= Harry Hemley Plaskett =

Canadian astronomer

Harry Hemley Plaskett FRS (July 5, 1893 – January 26, 1980) was a Canadian astronomer who made significant contributions to the fields of solar physics, astronomical spectroscopy and spectrophotometry. From 1932 to 1960, he served as the Savilian Professor of Astronomy at the University of Oxford, and in 1963 was awarded the Gold Medal of the Royal Astronomical Society.

== Life ==
Harry Hemley Plaskett was born in Toronto, Ontario on July 5, 1893. His parents were Rebecca Hemley and John Stanley Plaskett, who at the time was working as a machinist in the Department of Physics at the University of Toronto, but who would later go on to become the first director of the Dominion Astrophysical Observatory in Victoria, and a Gold Medal winner in his own right.

After receiving his B.A. from Toronto in 1916, he joined the Canadian Corps, serving in the field artillery in France from 1917-1918. Following this, and a year spent working with Professor Alfred Fowler at Imperial College, he returned to Canada, and was appointed to the staff of the Dominion Astrophysical Observatory in Victoria, B.C. In 1928, he was appointed Professor of Astrophysics at Harvard University, and in 1932 succeeded H. H. Turner as Savilian Professor of Astronomy at the University of Oxford.
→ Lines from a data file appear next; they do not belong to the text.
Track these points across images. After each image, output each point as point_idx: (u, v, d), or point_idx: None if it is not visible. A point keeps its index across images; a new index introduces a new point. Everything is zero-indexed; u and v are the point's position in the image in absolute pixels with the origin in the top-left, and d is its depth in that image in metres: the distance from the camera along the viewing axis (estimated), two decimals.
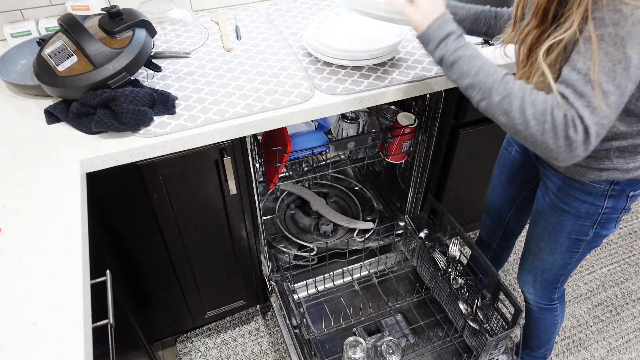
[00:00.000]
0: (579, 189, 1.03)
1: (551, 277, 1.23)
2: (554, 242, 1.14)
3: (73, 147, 1.02)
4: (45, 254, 0.80)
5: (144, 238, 1.24)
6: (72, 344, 0.68)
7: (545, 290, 1.27)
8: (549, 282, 1.24)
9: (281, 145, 1.31)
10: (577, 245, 1.13)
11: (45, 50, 1.10)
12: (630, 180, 0.99)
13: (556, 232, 1.12)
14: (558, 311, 1.34)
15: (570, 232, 1.10)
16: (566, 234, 1.11)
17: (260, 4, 1.60)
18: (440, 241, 1.47)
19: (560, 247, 1.14)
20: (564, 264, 1.18)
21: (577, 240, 1.11)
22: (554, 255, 1.17)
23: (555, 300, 1.30)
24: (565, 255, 1.16)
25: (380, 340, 1.34)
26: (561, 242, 1.13)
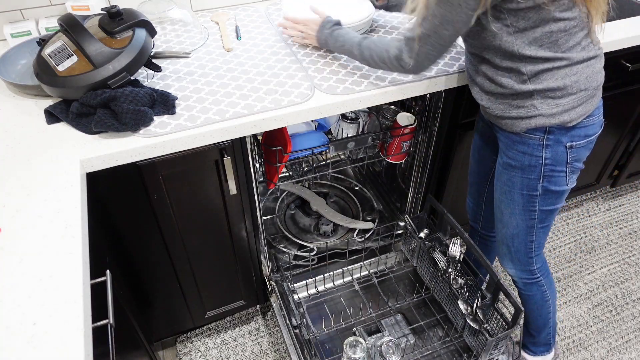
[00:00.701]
0: (519, 141, 1.10)
1: (522, 245, 1.25)
2: (510, 201, 1.19)
3: (73, 147, 1.02)
4: (45, 254, 0.80)
5: (144, 238, 1.24)
6: (72, 344, 0.68)
7: (521, 262, 1.29)
8: (522, 251, 1.26)
9: (281, 145, 1.31)
10: (531, 203, 1.16)
11: (45, 50, 1.10)
12: (562, 129, 1.06)
13: (510, 190, 1.18)
14: (545, 285, 1.34)
15: (521, 188, 1.15)
16: (518, 190, 1.16)
17: (260, 4, 1.60)
18: (440, 241, 1.47)
19: (517, 206, 1.19)
20: (527, 226, 1.21)
21: (530, 197, 1.16)
22: (515, 216, 1.21)
23: (536, 272, 1.31)
24: (524, 215, 1.19)
25: (380, 340, 1.34)
26: (516, 199, 1.18)
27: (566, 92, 1.02)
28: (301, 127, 1.45)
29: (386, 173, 1.87)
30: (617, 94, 1.64)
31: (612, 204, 2.21)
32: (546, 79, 1.01)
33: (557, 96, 1.03)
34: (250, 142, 1.19)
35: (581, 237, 2.06)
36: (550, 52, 0.98)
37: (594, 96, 1.06)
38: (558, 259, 1.97)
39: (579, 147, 1.09)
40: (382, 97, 1.21)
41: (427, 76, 1.23)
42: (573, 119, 1.04)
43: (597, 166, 1.96)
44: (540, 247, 1.27)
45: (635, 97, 1.71)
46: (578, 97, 1.03)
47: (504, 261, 1.33)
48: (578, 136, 1.07)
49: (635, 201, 2.22)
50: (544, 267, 1.33)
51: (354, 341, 1.29)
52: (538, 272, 1.32)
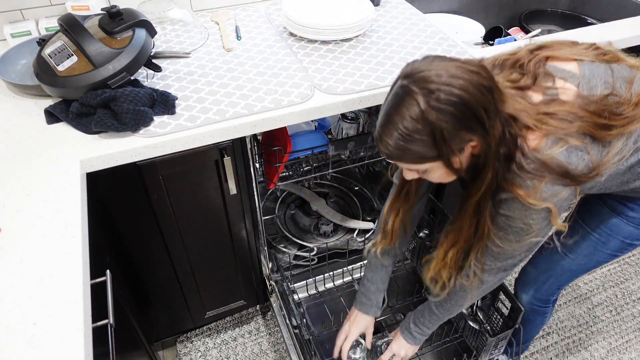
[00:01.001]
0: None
1: (565, 280, 1.18)
2: (601, 243, 1.08)
3: (73, 147, 1.02)
4: (45, 254, 0.80)
5: (144, 238, 1.24)
6: (72, 344, 0.68)
7: (547, 292, 1.24)
8: (557, 284, 1.20)
9: (281, 145, 1.31)
10: (624, 250, 1.08)
11: (45, 50, 1.10)
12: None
13: (609, 234, 1.06)
14: (548, 314, 1.33)
15: (627, 237, 1.05)
16: (621, 237, 1.05)
17: (260, 4, 1.60)
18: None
19: (606, 250, 1.08)
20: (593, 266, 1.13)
21: (629, 245, 1.06)
22: (592, 257, 1.11)
23: (550, 303, 1.29)
24: (603, 259, 1.10)
25: (380, 340, 1.34)
26: (610, 245, 1.07)
27: None
28: (301, 127, 1.45)
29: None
30: None
31: None
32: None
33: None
34: (250, 142, 1.19)
35: None
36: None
37: None
38: None
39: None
40: (382, 97, 1.20)
41: None
42: None
43: None
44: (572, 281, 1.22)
45: None
46: None
47: (527, 286, 1.26)
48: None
49: None
50: (557, 297, 1.29)
51: (354, 341, 1.29)
52: (551, 304, 1.29)
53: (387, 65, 1.27)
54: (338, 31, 1.33)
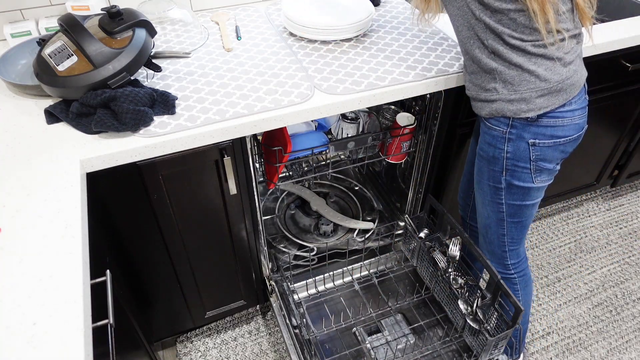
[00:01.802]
0: (486, 132, 1.14)
1: (495, 237, 1.27)
2: (481, 190, 1.23)
3: (73, 147, 1.02)
4: (45, 254, 0.80)
5: (144, 238, 1.24)
6: (72, 344, 0.68)
7: (496, 254, 1.31)
8: (495, 243, 1.29)
9: (281, 145, 1.31)
10: (498, 195, 1.19)
11: (45, 50, 1.10)
12: (525, 124, 1.07)
13: (480, 179, 1.21)
14: (518, 285, 1.34)
15: (488, 179, 1.18)
16: (486, 180, 1.19)
17: (260, 4, 1.60)
18: (440, 241, 1.47)
19: (486, 197, 1.21)
20: (497, 219, 1.23)
21: (495, 189, 1.18)
22: (485, 206, 1.24)
23: (510, 267, 1.32)
24: (493, 207, 1.22)
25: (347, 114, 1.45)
26: (485, 190, 1.21)
27: (524, 79, 1.03)
28: (301, 127, 1.45)
29: (386, 173, 1.87)
30: (617, 94, 1.64)
31: (612, 204, 2.21)
32: (504, 57, 1.02)
33: (516, 82, 1.04)
34: (250, 142, 1.19)
35: (581, 237, 2.05)
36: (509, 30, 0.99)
37: (559, 91, 1.04)
38: (558, 259, 1.97)
39: (543, 147, 1.09)
40: (382, 97, 1.21)
41: (427, 76, 1.23)
42: (531, 109, 1.05)
43: (597, 166, 1.96)
44: (514, 243, 1.27)
45: (635, 97, 1.71)
46: (537, 89, 1.03)
47: (483, 251, 1.34)
48: (542, 135, 1.08)
49: (635, 201, 2.22)
50: (520, 266, 1.33)
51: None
52: (512, 268, 1.32)
53: (387, 65, 1.27)
54: (338, 31, 1.33)
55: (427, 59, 1.30)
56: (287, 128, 1.29)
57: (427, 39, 1.39)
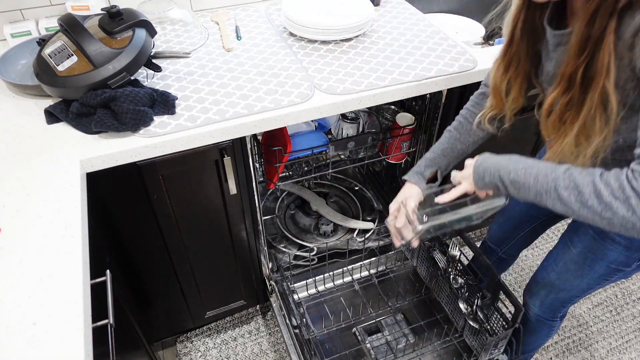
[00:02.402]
0: None
1: (566, 298, 1.17)
2: (588, 267, 1.06)
3: (73, 147, 1.02)
4: (45, 254, 0.80)
5: (144, 238, 1.24)
6: (72, 344, 0.68)
7: (553, 308, 1.22)
8: (560, 301, 1.19)
9: (281, 145, 1.31)
10: (612, 275, 1.05)
11: (45, 50, 1.10)
12: None
13: (596, 258, 1.04)
14: (555, 328, 1.31)
15: (612, 262, 1.02)
16: (607, 262, 1.03)
17: (260, 4, 1.60)
18: (440, 241, 1.47)
19: (593, 274, 1.06)
20: (587, 288, 1.11)
21: (617, 270, 1.04)
22: (582, 279, 1.09)
23: (558, 318, 1.27)
24: (594, 282, 1.08)
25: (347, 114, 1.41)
26: (596, 269, 1.05)
27: None
28: (301, 127, 1.45)
29: (386, 173, 1.87)
30: None
31: None
32: None
33: None
34: (250, 142, 1.19)
35: None
36: None
37: None
38: None
39: None
40: (382, 97, 1.21)
41: (427, 76, 1.23)
42: None
43: None
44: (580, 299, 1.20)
45: None
46: None
47: (533, 298, 1.24)
48: None
49: None
50: (566, 312, 1.27)
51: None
52: (559, 320, 1.27)
53: (387, 65, 1.27)
54: (338, 31, 1.33)
55: (427, 59, 1.30)
56: (287, 128, 1.29)
57: (427, 39, 1.39)
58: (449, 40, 1.38)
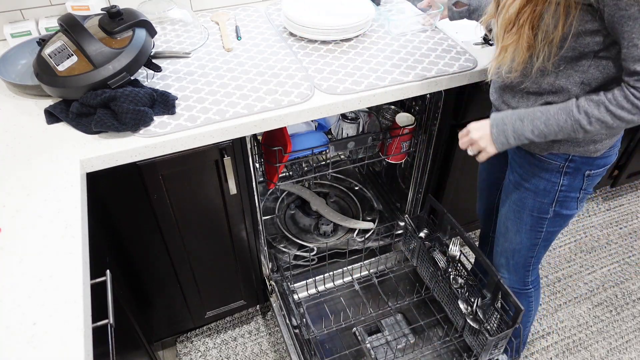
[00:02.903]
0: (537, 165, 1.08)
1: (522, 259, 1.25)
2: (518, 220, 1.18)
3: (73, 147, 1.02)
4: (45, 254, 0.80)
5: (144, 238, 1.24)
6: (72, 344, 0.68)
7: (518, 273, 1.29)
8: (520, 264, 1.26)
9: (281, 145, 1.31)
10: (540, 224, 1.15)
11: (45, 50, 1.10)
12: (585, 158, 1.03)
13: (519, 209, 1.16)
14: (533, 297, 1.35)
15: (532, 210, 1.14)
16: (528, 211, 1.14)
17: (260, 4, 1.60)
18: (440, 241, 1.47)
19: (524, 226, 1.17)
20: (531, 244, 1.20)
21: (539, 219, 1.14)
22: (520, 234, 1.19)
23: (529, 284, 1.32)
24: (530, 235, 1.18)
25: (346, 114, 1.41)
26: (525, 220, 1.16)
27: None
28: (301, 127, 1.45)
29: (386, 173, 1.87)
30: None
31: (612, 204, 2.21)
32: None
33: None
34: (250, 142, 1.19)
35: (581, 237, 2.05)
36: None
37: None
38: (558, 259, 1.97)
39: (595, 176, 1.06)
40: (382, 97, 1.21)
41: (427, 76, 1.23)
42: (599, 149, 1.01)
43: None
44: (538, 262, 1.27)
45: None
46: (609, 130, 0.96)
47: (500, 269, 1.33)
48: (597, 165, 1.04)
49: (635, 201, 2.22)
50: (536, 279, 1.33)
51: None
52: (530, 285, 1.32)
53: (387, 65, 1.27)
54: (338, 31, 1.33)
55: (427, 59, 1.30)
56: (287, 128, 1.29)
57: (427, 39, 1.39)
58: (449, 40, 1.38)
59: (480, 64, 1.28)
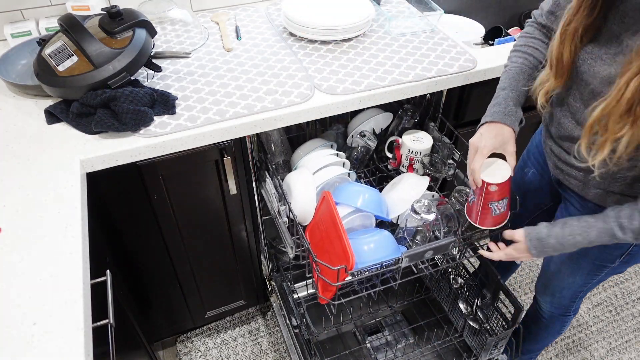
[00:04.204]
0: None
1: (570, 294, 1.20)
2: (575, 266, 1.11)
3: (73, 147, 1.02)
4: (45, 254, 0.80)
5: (144, 238, 1.24)
6: (73, 344, 0.68)
7: (563, 304, 1.25)
8: (567, 298, 1.22)
9: (336, 255, 1.04)
10: (600, 270, 1.09)
11: (46, 50, 1.10)
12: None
13: (579, 258, 1.08)
14: (568, 322, 1.32)
15: (595, 259, 1.06)
16: (591, 260, 1.07)
17: (260, 4, 1.60)
18: None
19: (582, 271, 1.11)
20: (584, 283, 1.15)
21: (601, 266, 1.08)
22: (575, 277, 1.13)
23: (570, 312, 1.28)
24: (587, 278, 1.13)
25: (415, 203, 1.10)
26: (584, 266, 1.09)
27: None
28: (354, 222, 1.17)
29: None
30: None
31: None
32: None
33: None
34: (249, 142, 1.19)
35: None
36: None
37: None
38: None
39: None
40: (382, 97, 1.21)
41: (427, 76, 1.23)
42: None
43: None
44: (586, 294, 1.22)
45: None
46: None
47: (543, 297, 1.27)
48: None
49: None
50: (578, 306, 1.28)
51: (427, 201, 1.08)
52: (572, 312, 1.28)
53: (387, 65, 1.27)
54: (338, 31, 1.33)
55: (427, 59, 1.30)
56: (347, 235, 1.02)
57: (427, 39, 1.39)
58: (449, 40, 1.38)
59: (480, 64, 1.28)
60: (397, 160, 1.37)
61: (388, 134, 1.45)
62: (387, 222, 1.24)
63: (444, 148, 1.33)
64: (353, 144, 1.45)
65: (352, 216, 1.16)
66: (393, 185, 1.29)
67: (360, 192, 1.17)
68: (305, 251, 1.10)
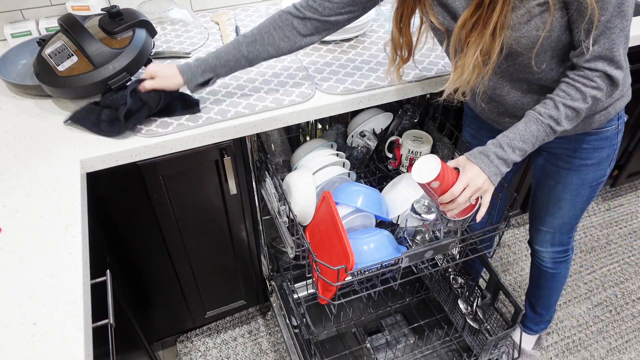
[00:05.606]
0: (596, 139, 1.08)
1: (568, 228, 1.27)
2: (575, 197, 1.18)
3: (73, 147, 1.02)
4: (45, 254, 0.80)
5: (144, 238, 1.24)
6: (73, 343, 0.68)
7: (562, 243, 1.31)
8: (566, 234, 1.28)
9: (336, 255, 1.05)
10: (596, 190, 1.18)
11: (46, 50, 1.10)
12: (623, 110, 1.07)
13: (578, 187, 1.16)
14: (570, 260, 1.37)
15: (592, 181, 1.15)
16: (588, 184, 1.15)
17: (260, 4, 1.60)
18: None
19: (581, 199, 1.19)
20: (582, 210, 1.23)
21: (597, 186, 1.17)
22: (575, 208, 1.21)
23: (569, 250, 1.34)
24: (584, 204, 1.21)
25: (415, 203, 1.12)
26: (583, 193, 1.17)
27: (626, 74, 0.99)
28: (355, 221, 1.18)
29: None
30: None
31: (611, 204, 2.21)
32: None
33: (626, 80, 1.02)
34: (249, 142, 1.19)
35: (581, 237, 2.05)
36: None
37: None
38: None
39: (623, 116, 1.11)
40: (382, 97, 1.21)
41: (427, 76, 1.23)
42: (627, 94, 1.05)
43: None
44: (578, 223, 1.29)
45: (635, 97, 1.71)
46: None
47: (543, 245, 1.33)
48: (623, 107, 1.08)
49: (635, 201, 2.22)
50: (573, 241, 1.35)
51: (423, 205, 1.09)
52: (570, 250, 1.34)
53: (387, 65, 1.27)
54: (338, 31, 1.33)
55: (427, 59, 1.30)
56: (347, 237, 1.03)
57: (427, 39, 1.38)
58: None
59: None
60: (397, 160, 1.37)
61: (388, 134, 1.45)
62: (387, 222, 1.24)
63: (444, 148, 1.33)
64: (353, 144, 1.45)
65: (352, 216, 1.16)
66: (393, 185, 1.29)
67: (360, 192, 1.17)
68: (305, 251, 1.11)
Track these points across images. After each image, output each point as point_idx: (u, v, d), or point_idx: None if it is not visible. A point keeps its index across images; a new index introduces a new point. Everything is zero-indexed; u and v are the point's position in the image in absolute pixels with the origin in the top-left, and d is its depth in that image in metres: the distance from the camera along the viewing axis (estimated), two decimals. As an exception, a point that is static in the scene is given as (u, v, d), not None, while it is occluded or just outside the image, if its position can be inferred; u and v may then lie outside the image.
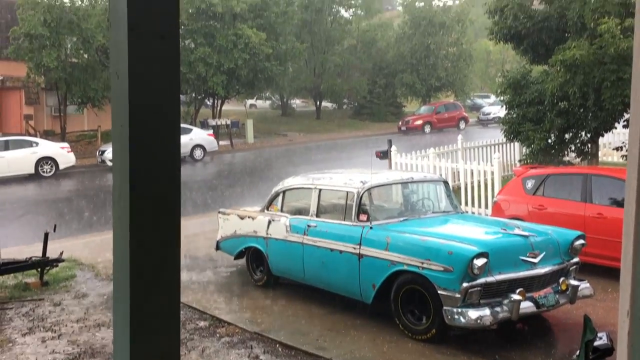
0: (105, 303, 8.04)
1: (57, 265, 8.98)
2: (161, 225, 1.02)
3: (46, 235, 8.77)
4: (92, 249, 10.61)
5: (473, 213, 12.17)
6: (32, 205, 16.71)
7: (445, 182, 8.49)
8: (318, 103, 42.07)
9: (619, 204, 8.23)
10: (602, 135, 13.84)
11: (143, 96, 1.00)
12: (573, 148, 13.60)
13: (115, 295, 1.06)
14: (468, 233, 7.10)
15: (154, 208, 1.01)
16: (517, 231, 6.83)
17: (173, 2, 1.03)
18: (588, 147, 13.53)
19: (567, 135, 13.38)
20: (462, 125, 35.06)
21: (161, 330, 1.02)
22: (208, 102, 34.79)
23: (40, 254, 8.75)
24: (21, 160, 20.43)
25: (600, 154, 15.05)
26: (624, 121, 12.68)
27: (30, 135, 25.05)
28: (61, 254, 8.96)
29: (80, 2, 27.42)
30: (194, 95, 32.54)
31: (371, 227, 7.11)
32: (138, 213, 0.99)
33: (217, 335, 6.94)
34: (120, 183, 0.99)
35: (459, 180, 13.34)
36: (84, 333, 6.99)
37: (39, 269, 8.76)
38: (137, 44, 0.99)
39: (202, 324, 7.31)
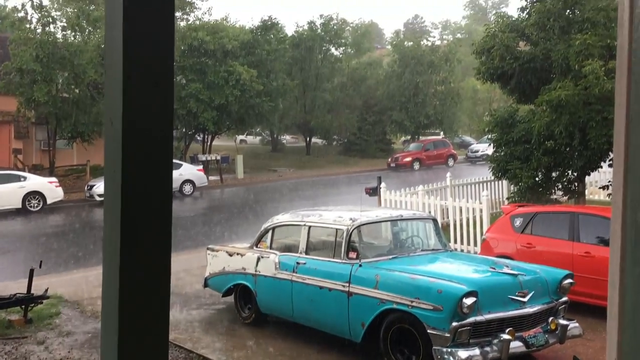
0: (89, 341, 7.90)
1: (41, 302, 8.84)
2: (152, 268, 1.02)
3: (31, 272, 8.65)
4: (78, 286, 10.46)
5: (462, 251, 12.18)
6: (18, 241, 16.52)
7: (435, 220, 8.52)
8: (308, 139, 42.32)
9: (607, 242, 8.27)
10: (589, 174, 13.99)
11: (137, 143, 1.01)
12: (560, 186, 13.74)
13: (102, 339, 1.05)
14: (457, 272, 7.09)
15: (145, 253, 1.01)
16: (505, 270, 6.84)
17: (168, 49, 1.05)
18: (575, 186, 13.66)
19: (554, 174, 13.52)
20: (450, 162, 35.34)
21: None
22: (198, 138, 34.89)
23: (25, 290, 8.62)
24: (8, 194, 20.27)
25: (587, 192, 15.19)
26: (609, 160, 12.85)
27: (18, 169, 24.92)
28: (46, 290, 8.82)
29: (72, 38, 27.67)
30: (184, 130, 32.65)
31: (360, 265, 7.09)
32: (129, 258, 1.00)
33: (204, 374, 6.82)
34: (111, 230, 0.99)
35: (448, 217, 13.39)
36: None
37: (23, 306, 8.61)
38: (131, 91, 1.01)
39: (188, 363, 7.18)
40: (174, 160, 24.98)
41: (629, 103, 0.94)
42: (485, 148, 31.69)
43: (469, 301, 6.05)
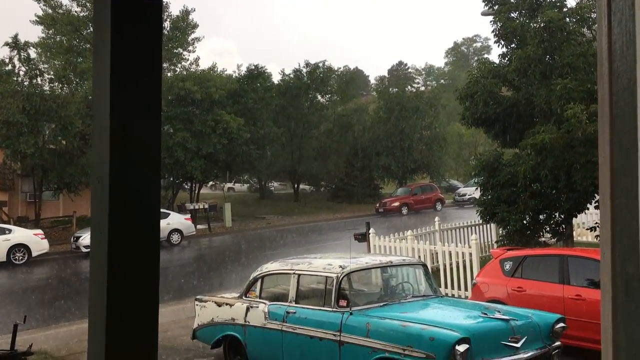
0: (74, 399, 7.66)
1: (25, 359, 8.59)
2: (139, 320, 1.00)
3: (15, 327, 8.43)
4: (64, 340, 10.22)
5: (453, 295, 12.10)
6: (2, 295, 16.18)
7: (424, 266, 8.49)
8: (296, 186, 42.39)
9: (597, 285, 8.26)
10: (576, 216, 14.08)
11: (123, 202, 1.01)
12: (548, 229, 13.79)
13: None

In May, 1936 he was elected a Fellow of the Royal Society. He was president of the Royal Astronomical Society just after World War II.

His time at Oxford was interrupted by war service: from 1939 to 1940, he was an anti-aircraft officer, and from 1940 to 1944 he worked on experimental navigation for the Ministry of Aircraft Production. From 1951 to 1955 he worked alongside Walter Stibbs.

He retired from Oxford in 1960, becoming a Professor Emeritus of the university, but remained active in astronomical research almost until the end of his life.

==Family==

He had married in 1921 Edith Alice Smith, with whom he had two children, Barbara and John Stanley. They were to remain married until his death in 1980.

== Honors ==
The asteroid 2905 Plaskett, discovered by Edward Bowell in 1982, was named in his and his father's memory.